_Exercise passage_
- - - - - - -

Using the data from Exercise 02, plus the following additional information, prepare the Manufacturing Account and calculate the Cost of Production:
- Opening WIP: R14 000
- Closing WIP: R9 500
| Item | R | R |
|---|---|---|
| Direct materials used | 135 000 | |
| Direct labour | 95 000 | |
| Prime Cost | 230 000 | |
| Factory rent | 20 000 | |
| Machine depreciation | 15 000 | |
| Indirect labour | 18 000 | |
| Total Manufacturing Overhead | 53 000 | |
| Total Manufacturing Cost | 283 000 | |
| Add: Opening WIP | 14 000 | |
| Less: Closing WIP | (9 500) | |
| Cost of Production | 287 500 |
Note: Opening WIP > Closing WIP, so the adjustment adds net R4 500 to Cost of Production — more goods were completed this period than started (some from prior period WIP were finished).
Study Unit 16 — Key Takeaways
1. Manufacturing entities need three inventory accounts: Raw Materials, Work-in-Progress, and Finished Goods — each representing a different stage of production.

- - - - - - -

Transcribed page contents

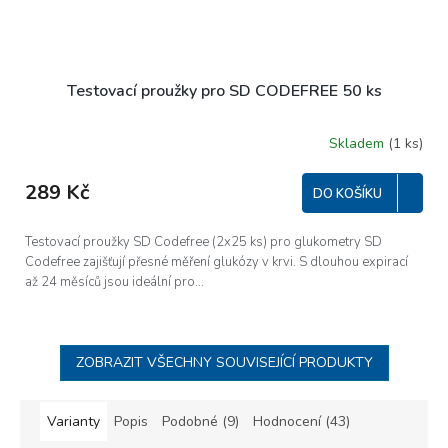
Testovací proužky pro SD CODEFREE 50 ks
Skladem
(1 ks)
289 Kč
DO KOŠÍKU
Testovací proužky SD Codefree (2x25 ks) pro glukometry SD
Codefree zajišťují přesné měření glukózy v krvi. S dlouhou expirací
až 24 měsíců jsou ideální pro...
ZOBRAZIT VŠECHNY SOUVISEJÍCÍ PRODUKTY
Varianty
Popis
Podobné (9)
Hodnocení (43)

- - - - - - -

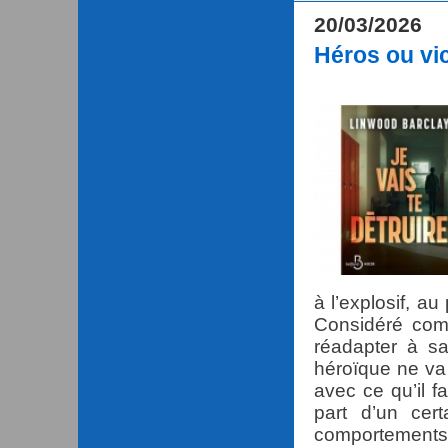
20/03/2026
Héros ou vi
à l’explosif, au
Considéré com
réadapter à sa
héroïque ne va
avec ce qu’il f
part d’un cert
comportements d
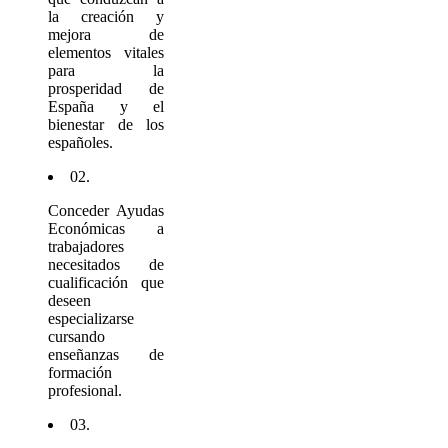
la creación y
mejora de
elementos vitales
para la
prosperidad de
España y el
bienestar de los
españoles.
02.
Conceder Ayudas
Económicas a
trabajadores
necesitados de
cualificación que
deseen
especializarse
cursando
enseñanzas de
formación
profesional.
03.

- - - - - - -

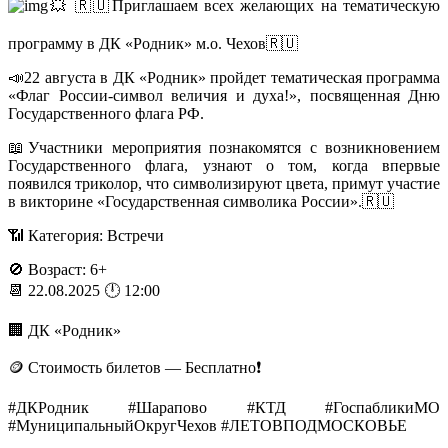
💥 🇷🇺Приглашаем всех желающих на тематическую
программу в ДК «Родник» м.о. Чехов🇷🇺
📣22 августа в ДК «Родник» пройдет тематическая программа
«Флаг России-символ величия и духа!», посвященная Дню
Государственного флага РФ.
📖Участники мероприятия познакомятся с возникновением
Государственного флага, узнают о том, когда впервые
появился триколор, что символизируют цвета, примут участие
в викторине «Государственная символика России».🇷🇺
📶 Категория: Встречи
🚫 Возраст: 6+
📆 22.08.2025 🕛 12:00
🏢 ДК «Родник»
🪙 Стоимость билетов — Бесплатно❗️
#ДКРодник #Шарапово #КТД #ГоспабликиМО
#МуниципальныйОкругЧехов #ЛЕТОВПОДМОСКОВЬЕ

- - - - - - -

_Set of tasks_
**1)** Answer these questions from the accounting passage:
(a) What figure does it give for Closing WIP?
(b) What amount does its table show for Direct labour?
(c) Which three inventory accounts does its key takeaway name?
**2)** List each cost that makes up Total Manufacturing Overhead in the accounting passage's table, with its amount.

_Exercise answers_
**1)**
(a) R9 500
(b) 95 000
(c) Raw Materials, Work-in-Progress, and Finished Goods

**2)**
Factory rent: 20 000
Machine depreciation: 15 000
Indirect labour: 18 000